Despite tightening export controls from the U.S., Chinese tech giants continue to find ways to access NVIDIA's advanced AI chips. According to The Wall Street Journal, ByteDance has gained the ability to use the latest Blackwell B200 accelerators through a cloud partner in Malaysia.
After restrictions were imposed on the supply of NVIDIA's top-tier solutions, including the previously popular Hopper H100 and A100, Chinese companies' direct access to the newest hardware was effectively blocked. However, instead of buying chips outright, major players have begun actively renting computing power from overseas providers. In ByteDance's case, this involves collaboration with Malaysian cloud company Aolani, which reportedly holds NVIDIA 'Tier-1' client status and has priority access to shipments.
This arrangement allows Chinese companies to use cutting-edge equipment outside China's borders without technically violating U.S. export rules. Beyond Malaysia, Singapore, Thailand, and the Philippines are also named as locations for renting such capacity—countries not subject to U.S. Bureau of Industry and Security (BIS) restrictions.
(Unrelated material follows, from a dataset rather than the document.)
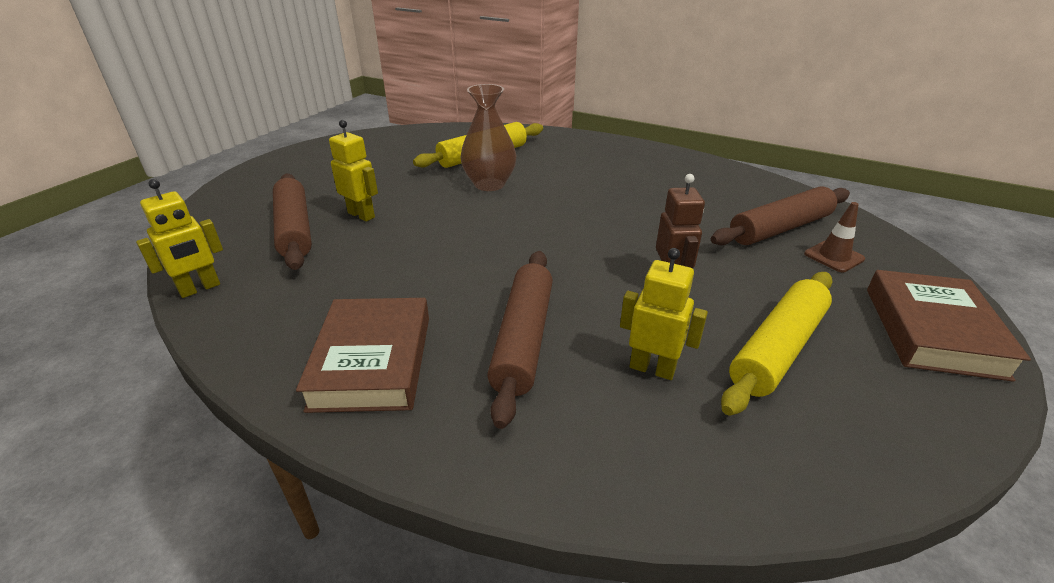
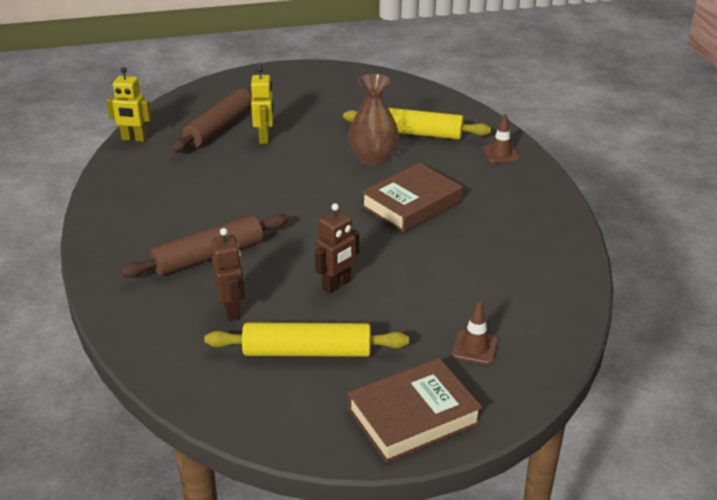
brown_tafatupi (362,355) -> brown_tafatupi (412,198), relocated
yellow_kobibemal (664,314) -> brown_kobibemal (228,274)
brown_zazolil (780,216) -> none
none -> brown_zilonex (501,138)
Renting computational resources is becoming an increasingly popular model. Rather than purchasing expensive chips, companies are leveraging infrastructure in foreign data centers, creating a new market for intermediaries and cloud capacity operators. While such actions aren't considered direct violations of sanctions, they do call into question the effectiveness of the restrictions themselves.
The ByteDance case illustrates that in the global race for AI technology, prohibitive measures don't always equate to genuine limitations on access to computing resources—especially when international cloud infrastructure steps in to fill the gap.